A fluorescent dye, sulforhodamine B (0.005%; Sigma), and Neurobiotin (NB; 0.5%; Vector Lab, Burlingame, CA, USA) were included in the recording pipette; these dyes did not affect the physiological recordings.¹⁵ Sulforhodamine B images were observed after physiological recordings. To visualize NB staining, the slice preparation was fixed with 4% paraformaldehyde for 30 minutes, incubated with streptavidin-conjugated Alexa 488 (1:200; Life Technologies, Carlsbad, CA, USA) and anti-ChAT antibody (1:200; Millipore) overnight, and then incubated with the secondary antibody for 2 hours at room temperature. The preparation was viewed with a confocal microscope (TCS SP8; Leica, Wetzlar, Hesse, Germany) using a water-immersion, ×63 objective. Bipolar cell types were determined based on previous references.^1,15

Immunohistochemistry

Using live retinal slice sections, either αBgTx -conjugated Alexa 488 or 555 (1:100) was applied for 1 hour, followed by several rinses with HEPES buffer solution, and fixation using 4% paraformaldehyde for 30 minutes. After several washes in 0.1 M PBS, sections were blocked in a solution containing 10% normal donkey serum (NDS) and 0.5% Triton X-100 in PBS for 1 hour at room temperature. Primary antibodies (Table 1) were diluted in 3% NDS and 0.5% Triton X-100 in PBS. Sections were incubated with the primary antibody overnight at room temperature, and then incubated with a secondary antibody conjugated with Alexa dyes (Thermo Fisher Scientific, Waltham, MA, USA) for 2 hours. The preparation was viewed with a confocal microscope (TCS SP8; Leica) using ×63 water immersion objectives. The z-step for stack images was 0.3 μm.

Table 1

View Table

Immunohistochemistry Antibodies and Toxins

Western Blot

Retinal tissue was lysed by sonication in radioimmunoprecipitation assay buffer with a protease inhibitor cocktail (P8340; Sigma) and was sonicated followed by centrifugation. Total protein samples (40 ug) were run on a 12% SDS-PAGE in Tris-glycine-SDS buffer and then electroblotted onto a nitrocellulose membrane (BioRad, Hercules, CA, USA). After blocking with 5% BSA in Tris-buffered saline containing 0.05% Tween 20 and 5% milk (TBS-T) for 1 hour, the membrane was probed with the α7-nAChR primary antibody (1:1000) or primary antibody (1:1000) incubated with blocking peptide (1:200) for 30 minutes in 3% BSA in TBS-T overnight at 4°C. Then, the membrane was incubated with a horseradish peroxidase secondary antibody (1:2000) diluted in TBS-T with 5% milk at room temperature for 2 hours. Bands were visualized using a Kodak 4000R Pro Molecular Imaging System (Carestream Health Inc., Rochester, NY, USA).

= Data =
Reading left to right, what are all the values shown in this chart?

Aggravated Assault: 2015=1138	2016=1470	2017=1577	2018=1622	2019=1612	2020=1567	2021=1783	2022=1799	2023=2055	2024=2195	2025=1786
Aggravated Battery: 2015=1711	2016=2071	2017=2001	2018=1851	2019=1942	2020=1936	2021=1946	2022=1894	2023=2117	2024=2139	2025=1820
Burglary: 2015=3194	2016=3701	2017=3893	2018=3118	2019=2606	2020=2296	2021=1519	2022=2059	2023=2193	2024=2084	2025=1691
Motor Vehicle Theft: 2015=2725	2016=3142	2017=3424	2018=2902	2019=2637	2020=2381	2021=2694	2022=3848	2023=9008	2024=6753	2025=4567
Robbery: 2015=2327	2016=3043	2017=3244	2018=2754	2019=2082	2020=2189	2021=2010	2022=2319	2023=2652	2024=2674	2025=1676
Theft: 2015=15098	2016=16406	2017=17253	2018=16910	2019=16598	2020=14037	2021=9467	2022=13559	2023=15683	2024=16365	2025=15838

= Exercises to complete =
a – Repeat word for word the stretch of the methods text from "Using live retinal" through "was 0.3 μm.".
b – In the methods text, what z-step was used for the stack images in the immunohistochemistry procedure?
c – Continue the methods text on retinal recordings, immunohistochemistry and western blotting, starting after its final sentence.

= Answers to each task =
a –
Using live retinal slice sections, either αBgTx -conjugated Alexa 488 or 555 (1:100) was applied for 1 hour, followed by several rinses with HEPES buffer solution, and fixation using 4% paraformaldehyde for 30 minutes. After several washes in 0.1 M PBS, sections were blocked in a solution containing 10% normal donkey serum (NDS) and 0.5% Triton X-100 in PBS for 1 hour at room temperature. Primary antibodies (Table 1) were diluted in 3% NDS and 0.5% Triton X-100 in PBS. Sections were incubated with the primary antibody overnight at room temperature, and then incubated with a secondary antibody conjugated with Alexa dyes (Thermo Fisher Scientific, Waltham, MA, USA) for 2 hours. The preparation was viewed with a confocal microscope (TCS SP8; Leica) using ×63 water immersion objectives. The z-step for stack images was 0.3 μm.

b – The z-step was 0.3 μm.

c –
Data Analysis

Using AutoQuant X3 and Image-Pro Premier 3D software (Media Cybernetics, Rockville, MD, USA), we conducted image deconvolution and three-dimensional alignment. ChAT bands in stack images were realigned and NB-filled bipolar cells were analyzed. We analyzed colocalization of bipolar cell markers with αBgTx fluorescence or α7-nAChR antibody by examining each soma in each digital section (0.3 μm). A stained cell was categorized as a bipolar cell if the cell possesses dendrites.

Results

We conducted immunohistochemistry to examine α7-nAChR expression in each type of bipolar cell, and patch clamp recordings to examine α7-nAChR conductance in bipolar cells.

α-BgTx Fluorescence and α7 Antibody Staining

Using retinal slice sections, we labeled α7-nAChR-expressing cells by αBgTx-conjugated Alexa 488 or Alexa 555 application. Many somas in the inner nuclear layer (INL) and ganglion cell layer were labeled (Figs. 1A, 1B), suggesting that a subset of bipolar, amacrine, and ganglion cells express α7-nAChRs. Both Alexa dyes labeled the same sets of cells (Fig. 1C; 78/78 cells colocalized, n = 3 mice). αBgTx is highly specific for α7-nAChRs in the mammalian retina^41,42; however, it may also bind to the β3 GABA_A receptor subunit.^43,44 Therefore, we used an antibody against α7-nAChRs to investigate whether αBgTx-stained cells are specific to α7-nAChRs. We first authenticated the α7-nAChR antibody (Table 1) by Western blot analysis on retinal tissue. The α7-nAChR antibody demonstrated a solid band at approximately 55 kDa, consistent with previous reports (lane 1, Fig. 1D).^32,45–47 We also saw an additional band at approximately 58 kDa, which matches the known molecular weight of the splice variant α7-2.⁴⁶ When preabsorbing the antibody with the peptide antigen, no bands were observed, which authenticated the antibody (lane 2, Fig. 1D). Then, we co-applied αBgTx and the α7-nAChR antibody to retinal slice preparations (n = 3 mice, Fig. 1E). Almost all cells demonstrating αBgTx fluorescence also expressed α7-nAChRs (192/194, 99.0%), confirming that αBgTx cells express α7-nAChRs. We used αBgTx conjugated with Alexa dyes for subsequent studies.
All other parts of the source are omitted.